Kasus serupa lainnya adalah Southwest Airlines Flight 1380 pada tahun 2018, di mana seorang penumpang meninggal dunia setelah sebagian tubuhnya tersedot keluar dari jendela pesawat yang berada di ketinggian 32.000 kaki. “Jika terjadi di atas 30.000 kaki, risiko hipoksia meningkat drastis,” jelas Jonathan Clark, ahli kedokteran dari Baylor College of Medicine, seperti dikutip dari CNN. Tragedi lain yang menyedihkan adalah Helios Airways Flight 522 pada tahun 2005. Pada insiden ini, tekanan udara dalam kabin gagal sejak awal penerbangan, menyebabkan awak dan penumpang perlahan kehilangan kesadaran hingga pesawat menabrak gunung di Yunani dan menewaskan 121 orang. Pada tahun 2023, sebuah jet bisnis kecil juga dilaporkan kehilangan tekanan dan terbang tanpa kendali di atas Washington, DC, sebelum akhirnya jatuh di Virginia setelah kehabisan bahan bakar.
Meskipun demikian, statistik menunjukkan bahwa bepergian dengan pesawat jauh lebih aman dibandingkan berkendara menuju bandara. “Statistik menunjukkan, Anda jauh lebih aman di pesawat daripada saat berkendara ke bandara,” ujar Anthony Brickhouse, ahli keselamatan penerbangan Amerika Serikat. Namun, pandangan berbeda disampaikan oleh Guy Gratton dari Cranfield University, yang menyatakan bahwa dunia penerbangan tidak boleh menganggap praktik tidak aman sebagai hal biasa hanya karena belum menyebabkan kecelakaan fatal.
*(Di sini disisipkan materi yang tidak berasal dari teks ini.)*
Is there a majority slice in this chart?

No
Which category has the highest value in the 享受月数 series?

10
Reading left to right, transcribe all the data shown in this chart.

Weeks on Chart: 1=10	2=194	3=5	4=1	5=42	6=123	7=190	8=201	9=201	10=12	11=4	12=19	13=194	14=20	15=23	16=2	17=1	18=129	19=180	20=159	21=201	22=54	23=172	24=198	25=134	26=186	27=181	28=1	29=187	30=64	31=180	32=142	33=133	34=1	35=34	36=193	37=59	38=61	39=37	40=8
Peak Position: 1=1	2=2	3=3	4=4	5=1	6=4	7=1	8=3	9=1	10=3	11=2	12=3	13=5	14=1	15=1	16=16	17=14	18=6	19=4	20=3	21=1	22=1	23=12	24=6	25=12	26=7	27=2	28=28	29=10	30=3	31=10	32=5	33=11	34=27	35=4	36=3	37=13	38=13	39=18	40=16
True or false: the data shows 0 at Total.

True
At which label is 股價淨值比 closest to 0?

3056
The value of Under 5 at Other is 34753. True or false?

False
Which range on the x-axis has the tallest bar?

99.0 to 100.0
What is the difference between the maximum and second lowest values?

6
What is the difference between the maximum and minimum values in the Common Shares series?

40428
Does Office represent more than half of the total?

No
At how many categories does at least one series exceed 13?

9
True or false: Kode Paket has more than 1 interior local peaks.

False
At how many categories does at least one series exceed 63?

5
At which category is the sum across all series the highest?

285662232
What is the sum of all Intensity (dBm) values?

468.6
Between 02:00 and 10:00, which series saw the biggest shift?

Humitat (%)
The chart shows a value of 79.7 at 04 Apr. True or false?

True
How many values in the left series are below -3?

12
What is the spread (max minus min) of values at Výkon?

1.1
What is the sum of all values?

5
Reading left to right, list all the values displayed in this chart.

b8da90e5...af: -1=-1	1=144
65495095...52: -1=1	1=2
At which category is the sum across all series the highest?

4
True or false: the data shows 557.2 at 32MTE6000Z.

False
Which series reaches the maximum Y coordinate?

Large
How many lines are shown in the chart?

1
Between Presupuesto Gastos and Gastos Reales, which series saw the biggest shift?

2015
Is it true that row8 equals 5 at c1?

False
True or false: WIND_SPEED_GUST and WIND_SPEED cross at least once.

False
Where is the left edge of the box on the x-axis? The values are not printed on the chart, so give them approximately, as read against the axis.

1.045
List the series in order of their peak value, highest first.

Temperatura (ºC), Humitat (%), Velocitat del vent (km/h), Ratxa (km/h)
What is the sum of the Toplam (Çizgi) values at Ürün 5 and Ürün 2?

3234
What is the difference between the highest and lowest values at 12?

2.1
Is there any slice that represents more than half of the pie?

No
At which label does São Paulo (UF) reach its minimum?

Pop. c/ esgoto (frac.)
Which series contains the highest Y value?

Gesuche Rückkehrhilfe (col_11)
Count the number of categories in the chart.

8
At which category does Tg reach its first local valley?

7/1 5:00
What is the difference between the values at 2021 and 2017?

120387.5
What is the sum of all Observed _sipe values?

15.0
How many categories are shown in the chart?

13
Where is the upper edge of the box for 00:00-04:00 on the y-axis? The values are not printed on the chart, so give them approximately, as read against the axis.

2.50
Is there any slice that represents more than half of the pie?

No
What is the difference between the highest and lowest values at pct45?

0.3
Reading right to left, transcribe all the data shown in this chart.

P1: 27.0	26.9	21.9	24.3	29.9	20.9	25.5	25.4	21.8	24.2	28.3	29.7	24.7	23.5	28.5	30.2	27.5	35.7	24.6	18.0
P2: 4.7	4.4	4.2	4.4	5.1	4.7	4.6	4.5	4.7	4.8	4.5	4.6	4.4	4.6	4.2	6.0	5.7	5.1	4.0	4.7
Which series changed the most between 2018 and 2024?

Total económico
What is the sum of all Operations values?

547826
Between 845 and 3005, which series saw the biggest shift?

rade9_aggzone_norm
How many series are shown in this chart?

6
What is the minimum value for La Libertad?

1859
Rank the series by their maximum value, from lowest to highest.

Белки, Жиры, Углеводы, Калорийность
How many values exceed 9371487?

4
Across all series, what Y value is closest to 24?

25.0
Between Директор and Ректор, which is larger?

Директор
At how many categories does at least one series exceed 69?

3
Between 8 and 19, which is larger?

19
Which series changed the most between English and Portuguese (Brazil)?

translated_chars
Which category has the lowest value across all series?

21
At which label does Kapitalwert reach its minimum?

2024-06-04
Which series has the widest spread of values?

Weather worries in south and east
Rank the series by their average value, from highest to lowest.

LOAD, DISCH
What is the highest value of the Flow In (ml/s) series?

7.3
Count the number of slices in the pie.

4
Pilihan Editor: Japan Airlines Tawarkan Layanan Kirim Koper ke Hotel, Penumpang Bisa Naik Angkutan Umum Tokyo
Ringkasan
Sebuah penerbangan Japan Airlines (Spring Japan) dengan nomor JL8696/IJ004 rute Shanghai-Tokyo terpaksa melakukan pendaratan darurat pada 30 Juni 2025. Insiden ini disebabkan oleh kegagalan tekanan kabin mendadak, yang membuat pesawat turun drastis dari 36.000 kaki menjadi 10.000 kaki dalam waktu sepuluh menit. Penumpang dilaporkan mendengar suara ledakan tertahan, dan maskapai telah menyampaikan permohonan maaf serta memberikan kompensasi.
Para pakar menjelaskan bahwa kegagalan tekanan kabin dapat mengakibatkan hipoksia dan mengharuskan pilot untuk segera menurunkan ketinggian pesawat ke zona aman. Sejarah penerbangan mencatat beberapa insiden fatal akibat masalah serupa, seperti Japan Airlines Flight 123 pada tahun 1985 dan Helios Airways Flight 522 pada tahun 2005. Meskipun secara statistik bepergian dengan pesawat aman, penting untuk tidak menganggap enteng praktik yang berpotensi tidak aman.